Smokers have tossed countless cigarettes out the window without consequences in the past, he said.

“They keep doing it, and the weather conditions are different right now,” Crisp said.

Investigators are still trying to determine what started the massive grass fire that burned nearly 400,000 acres in Oklahoma and Kansas over several days in March. The blaze started in Oklahoma and spread north into Kansas, whipped by winds that gusted to nearly 60 miles an hour at times.

The fires were about 90 percent controlled in Barber and Comanche counties as of early this week. Hot spots are still being monitored by fire crews.

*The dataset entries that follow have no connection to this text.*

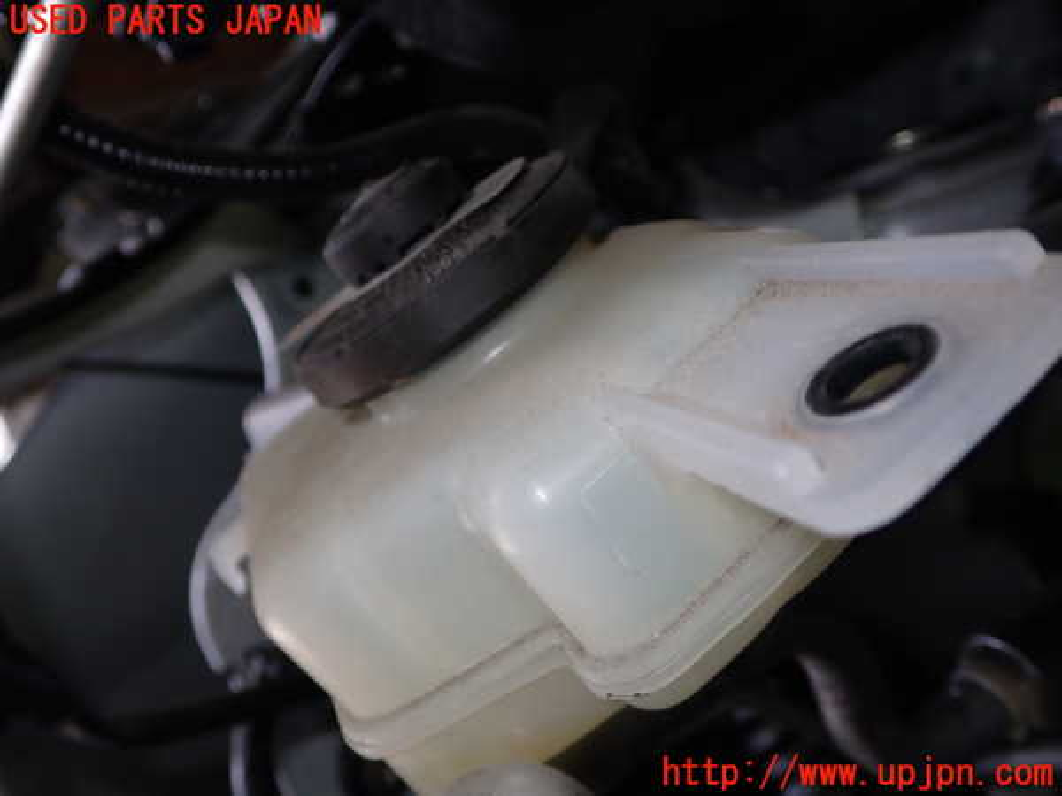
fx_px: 920
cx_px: 531
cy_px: 398
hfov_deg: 60.0
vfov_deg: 46.8
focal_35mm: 30
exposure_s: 1/30
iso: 160
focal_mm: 5.4
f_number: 6.3
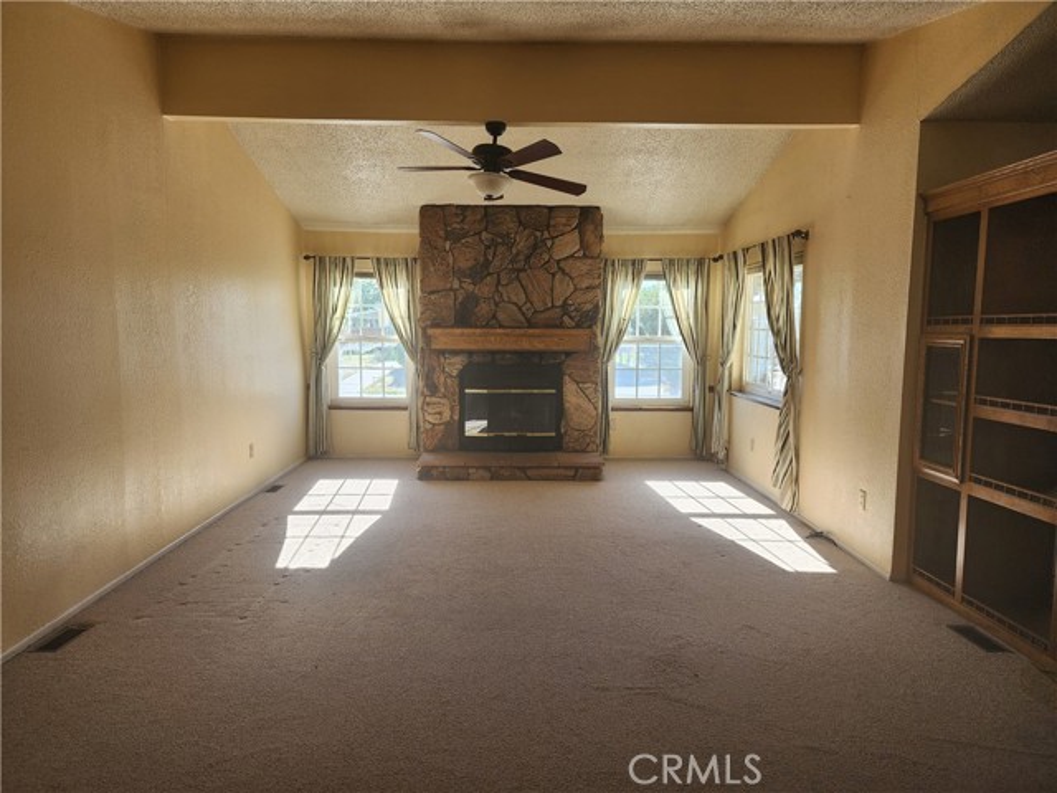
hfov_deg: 73.9
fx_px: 702
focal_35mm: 23
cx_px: 528
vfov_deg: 58.9
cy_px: 396
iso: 40
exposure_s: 1/180
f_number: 1.8
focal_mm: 6.4
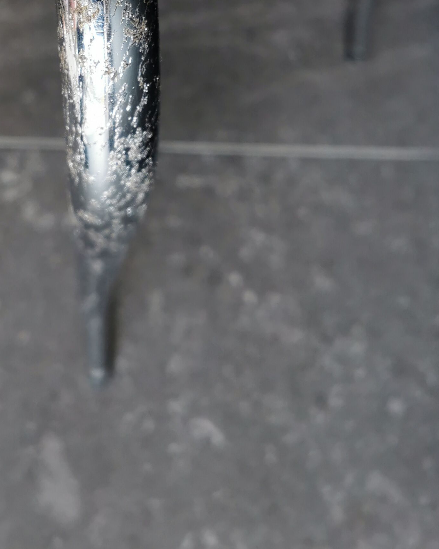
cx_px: 134
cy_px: 34
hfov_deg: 26.9
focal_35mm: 56
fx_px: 910
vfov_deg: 31.7
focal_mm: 5.56
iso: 50
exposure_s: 1/291
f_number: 1.6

The fire started next to Highway 64 at about 5:20 p.m. March 22, Woods County Emergency Management Director Steve Foster said. A spokeswoman with Oklahoma Forestry Services said the cause of the fire is still unknown.

But given the timing and location of the origin, Foster said, “it wouldn’t be impossible” for the culprit to be a discarded cigarette.

“They’ll probably never find” the cause, Foster said.

Crisp said fires caused by cigarettes are particularly frustrating.

That is so preventable. Put it out in the ashtray or in the pop can in the console.

Wichita Fire Marshal Brad Crisp on discarded cigarette butts causing fires

“That is so preventable,” Crisp said. “Put it out in the ashtray or in the pop can in the console.”

Vegetation made lush by a wet spring and summer last year has dried out over the winter. Low humidity and dry winds have turned the grass into tinder, fire officials say.

“The winds have just been crazy” over the past month, Crisp said.

Kansas averages up to 300 days a year on which winds reach 15 miles an hour or more, so a healthy breeze is part of the state’s fabric.

But the last month or so “hasn’t been normal,” Crisp said.

A burn ban is now in place in Wichita through the end of April. Wichita typically institutes a burn ban through April to reduce ozone emissions in an effort to remain within EPA limits as spring burning of the Flint Hills grasslands occurs.

Light rain has become more common as March turns into April, Crisp said, but the moisture hasn’t been enough to eliminate the risk of grass fires. That means smokers will need to take extra care when disposing of cigarettes.

“We’re impatient,” Crisp said. “We get distracted.”

When a smoker tosses a cigarette out a window or discards it into a potted plant, “you’re playing roulette,” he said.

“A smoker gets away with discarding thousands of cigarettes before they have that ‘oops’ – but it only takes one,” Crisp said.